A plataforma de streaming Deezer, por sua vez, gerou mais de 30 000 interações e chegou à primeira posição dos trends no X ao oferecer ingressos num sorteio mediado por um fã-clube. Ao todo, a marca levará dezenove sortudos. “Temos um retorno em assinatura, mas a maior vantagem é a conexão da marca com o público”, explica Yuri Valdevite, executivo da empresa. De acordo com ele, a escolha do Brasil para patrocinar eventos desse porte vai além da recepção calorosa ou da população eclética: tem como maior estímulo o alto potencial de crescimento do streaming no país.

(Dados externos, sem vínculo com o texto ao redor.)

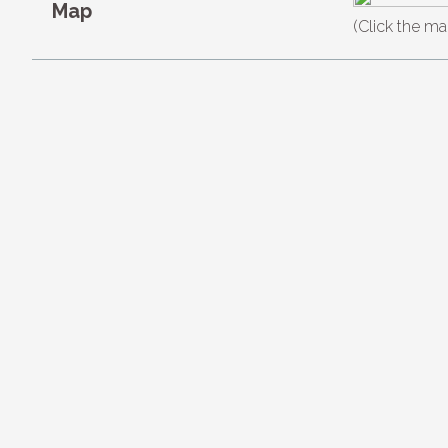
Map
(Click the ma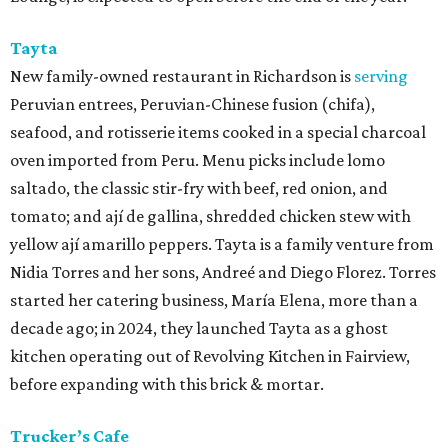
Tayta
New family-owned restaurant in Richardson is
serving
Peruvian entrees, Peruvian-Chinese fusion (chifa),
seafood, and rotisserie items cooked in a special charcoal
oven imported from Peru. Menu picks include lomo
saltado, the classic stir-fry with beef, red onion, and
tomato; and ají de gallina, shredded chicken stew with
yellow ají amarillo peppers. Tayta is a family venture from
Nidia Torres and her sons, Andreé and Diego Florez. Torres
started her catering business, María Elena, more than a
decade ago; in 2024, they launched Tayta as a ghost
kitchen operating out of Revolving Kitchen in Fairview,
before expanding with this brick & mortar.
Trucker’s Cafe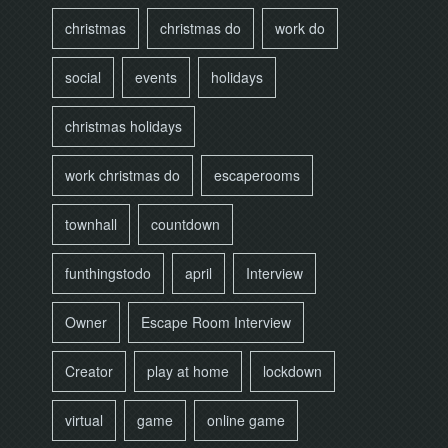
christmas
christmas do
work do
social
events
holidays
christmas holidays
work christmas do
escaperooms
townhall
countdown
funthingstodo
april
Interview
Owner
Escape Room Interview
Creator
play at home
lockdown
virtual
game
online game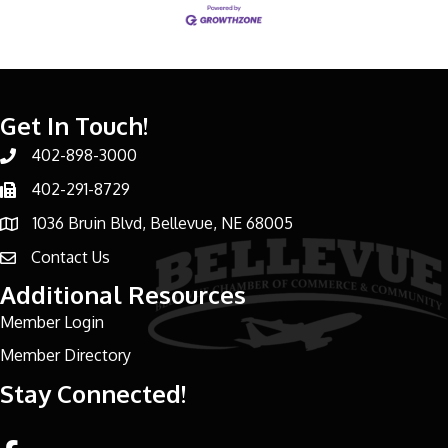
Get In Touch!
402-898-3000
Phone number
402-291-8729
Phone number
1036 Bruin Blvd, Bellevue, NE 68005
address
Contact Us
email address
Additional Resources
Member Login
Member Directory
Stay Connected!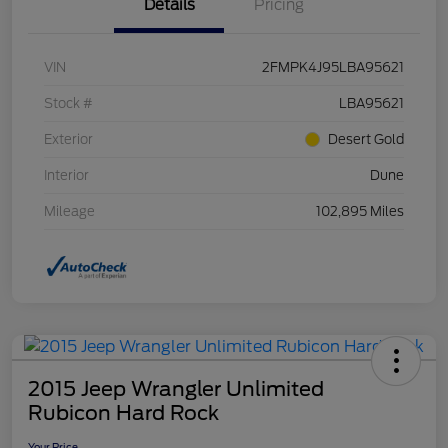
Details
Pricing
VIN
2FMPK4J95LBA95621
Stock #
LBA95621
Exterior
Desert Gold
Interior
Dune
Mileage
102,895 Miles
2015 Jeep Wrangler Unlimited
Rubicon Hard Rock
Your Price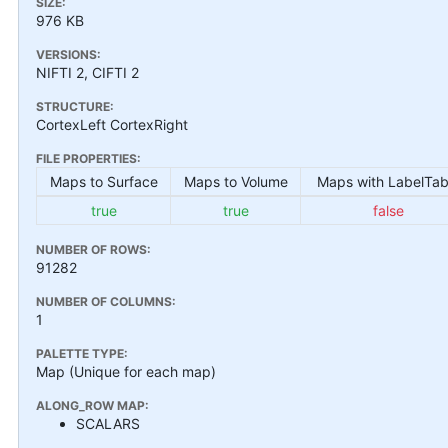
SIZE:
976 KB
VERSIONS:
NIFTI 2, CIFTI 2
STRUCTURE:
CortexLeft CortexRight
FILE PROPERTIES:
Maps to Surface
Maps to Volume
Maps with LabelTab
true
true
false
NUMBER OF ROWS:
91282
NUMBER OF COLUMNS:
1
PALETTE TYPE:
Map (Unique for each map)
ALONG_ROW MAP:
SCALARS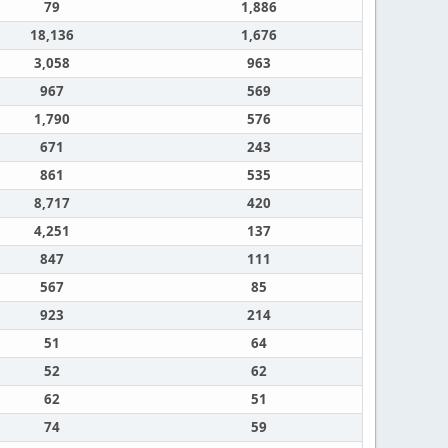
79
1,886
18,136
1,676
3,058
963
967
569
1,790
576
671
243
861
535
8,717
420
4,251
137
847
111
567
85
923
214
51
64
52
62
62
51
74
59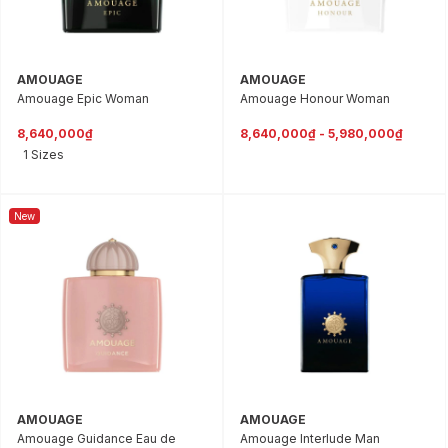
AMOUAGE
AMOUAGE
Amouage Epic Woman
Amouage Honour Woman
8,640,000₫
8,640,000₫ - 5,980,000₫
1 Sizes
New
AMOUAGE
AMOUAGE
Amouage Guidance Eau de
Amouage Interlude Man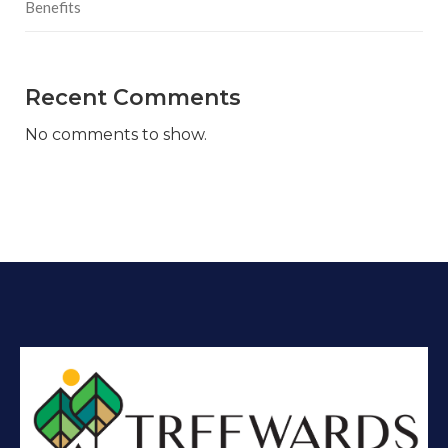
Benefits
Recent Comments
No comments to show.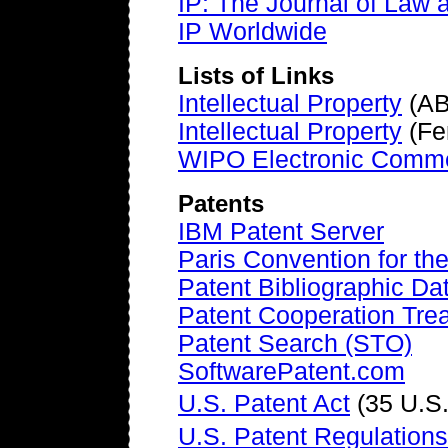
IP: The Journal of Law 
IP Worldwide
Lists of Links
Intellectual Property
(AB
Intellectual Property
(Fe
WIPO Electronic Commer
Patents
IBM Patent Server
Paris Convention for the
Patent Bibliographic D
Patent Cooperation Tre
Patent Search (STO)
SoftwarePatent.com
U.S. Patent Act
(35 U.S
U.S. Patent Regulations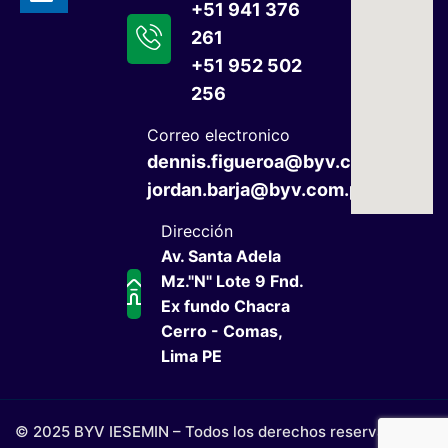
+51 941 376
261
+51 952 502
256
Correo electronico
dennis.figueroa@byv.com.pe
jordan.barja@byv.com.pe
Dirección
Av. Santa Adela
Mz."N" Lote 9 Fnd.
Ex fundo Chacra
Cerro - Comas,
Lima PE
© 2025 BYV IESEMIN – Todos los derechos reservados.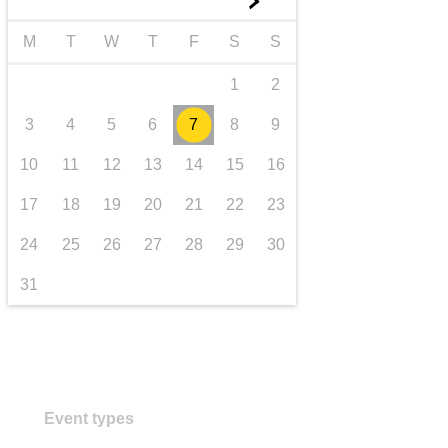
►
transport & infrastructure
M
T
W
T
F
S
S
1
2
3
4
5
6
7
8
9
10
11
12
13
14
15
16
17
18
19
20
21
22
23
24
25
26
27
28
29
30
31
Event types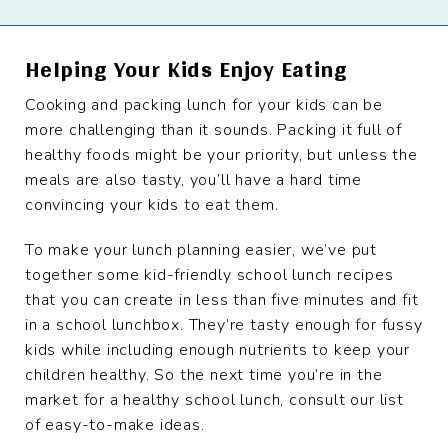
Helping Your Kids Enjoy Eating
Cooking and packing lunch for your kids can be
more challenging than it sounds. Packing it full of
healthy foods might be your priority, but unless the
meals are also tasty, you’ll have a hard time
convincing your kids to eat them.
To make your lunch planning easier, we’ve put
together some kid-friendly school lunch recipes
that you can create in less than five minutes and fit
in a school lunchbox. They’re tasty enough for fussy
kids while including enough nutrients to keep your
children healthy. So the next time you’re in the
market for a healthy school lunch, consult our list
of easy-to-make ideas.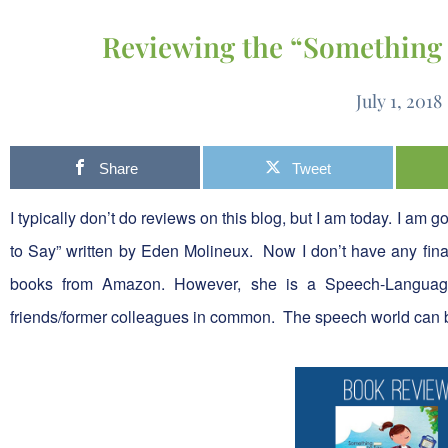
Reviewing the “Something 
July 1, 2018
Share
Tweet
I typically don’t do reviews on this blog, but I am today. I am 
to Say” written by Eden Molineux. Now I don’t have any finan
books from Amazon. However, she is a Speech-Language
friends/former colleagues in common. The speech world can 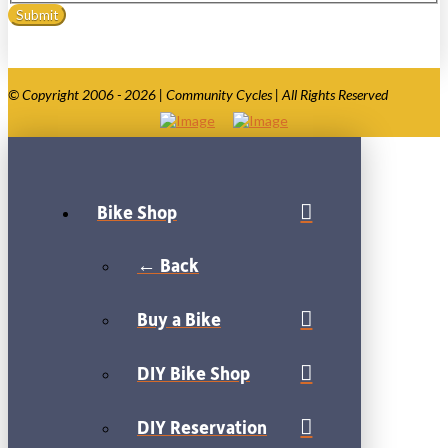
© Copyright 2006 - 2026 | Community Cycles | All Rights Reserved
Bike Shop
← Back
Buy a Bike
DIY Bike Shop
DIY Reservation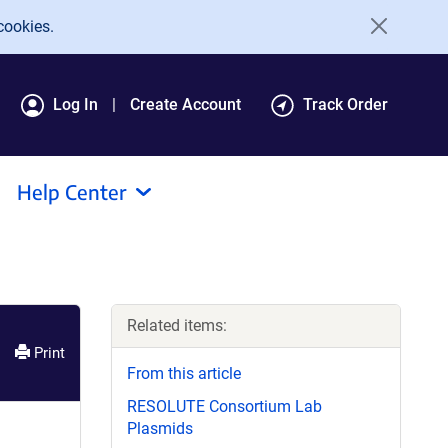
cookies.
Log In
Create Account
Track Order
Help Center
Related items:
Print
From this article
RESOLUTE Consortium Lab
Plasmids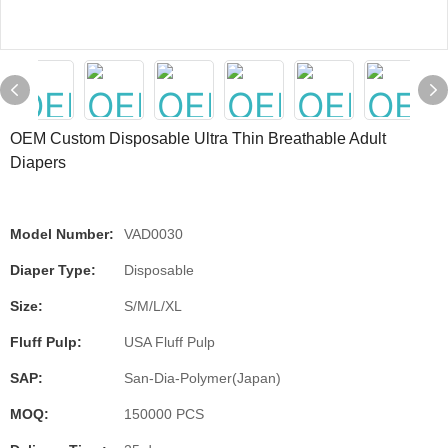
OEM Custom Disposable Ultra Thin Breathable Adult
Diapers
Model Number:
VAD0030
Diaper Type:
Disposable
Size:
S/M/L/XL
Fluff Pulp:
USA Fluff Pulp
SAP:
San-Dia-Polymer(Japan)
MOQ:
150000 PCS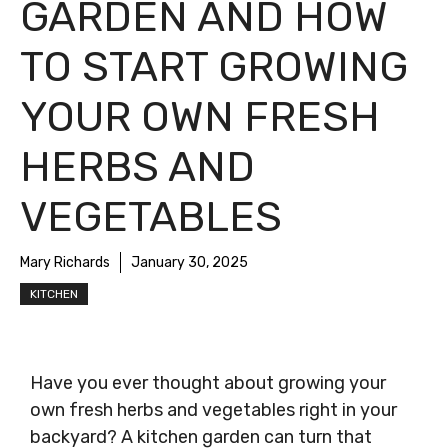
GARDEN AND HOW
TO START GROWING
YOUR OWN FRESH
HERBS AND
VEGETABLES
Mary Richards
January 30, 2025
KITCHEN
Have you ever thought about growing your
own fresh herbs and vegetables right in your
backyard? A kitchen garden can turn that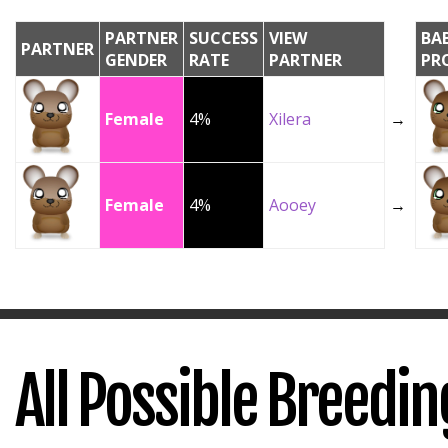
PARTNER
SUCCESS
VIEW
BA
PARTNER
GENDER
RATE
PARTNER
PR
Female
4%
Xilera
→
Female
4%
Aooey
→
All Possible Breedi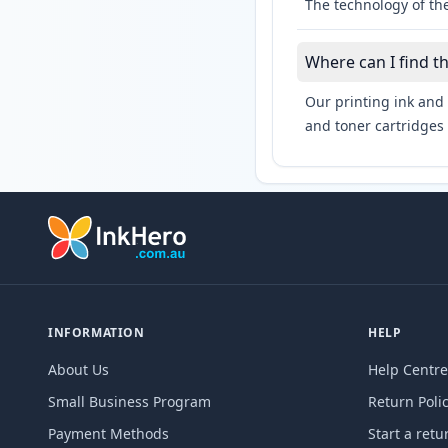
The technology of the
Where can I find t
Our printing ink and 
and toner cartridges 
INFORMATION
HELP
About Us
Help Centre
Small Business Program
Return Poli
Payment Methods
Start a retu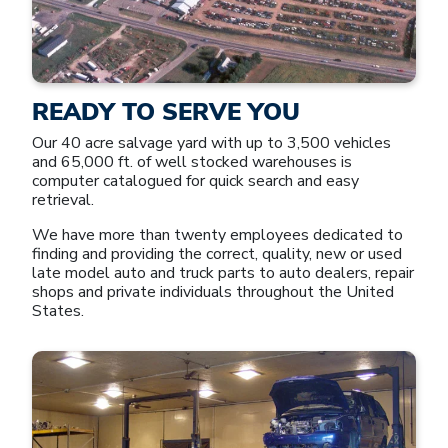
READY TO SERVE YOU
Our 40 acre salvage yard with up to 3,500 vehicles
and 65,000 ft. of well stocked warehouses is
computer catalogued for quick search and easy
retrieval.
We have more than twenty employees dedicated to
finding and providing the correct, quality, new or used
late model auto and truck parts to auto dealers, repair
shops and private individuals throughout the United
States.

O frenesi viral de Lady Gaga está longe de ser novidade, claro, em matéria de manipulação dos anseios dos fãs: só eleva exponencialmente, graças à arena virtual, o alcance de táticas de promoção celebrizadas por bandas como os Beatles. Nos idos de 1969, o conjunto fez um show-surpresa num terraço londrino: o evento causou caos nas ruas, foi interrompido pela polícia e acabou eternizado no documentário Let It Be. Os Fab Four fizeram escola. Em abril, a cantora Lorde fez algo parecido: avisou que estaria em um parque de Nova York com duas horas de antecedência, atraiu milhares de fãs e foi impedida pela gestão do local. Após três horas de atraso, conseguiu subir num palco para mostrar sua nova música, virou assunto principal nas redes e conseguiu seu maior sucesso no streaming em muito tempo. Charli XCX, que fez de Brat o álbum mais viral de 2024, também estreou um disco de remixes no mesmo modelo, em apresentação intimista e gratuita que foi transmitida na Twitch para 300 000 usuários. Até Beyoncé, a mais inatingível das estrelas pop, recorre à tática: quando foi de surpresa à Bahia em 2023 para promover o filme da turnê Renaissance, tornou-se protagonista de memes mil. Na indústria musical de hoje, o show é dos likes.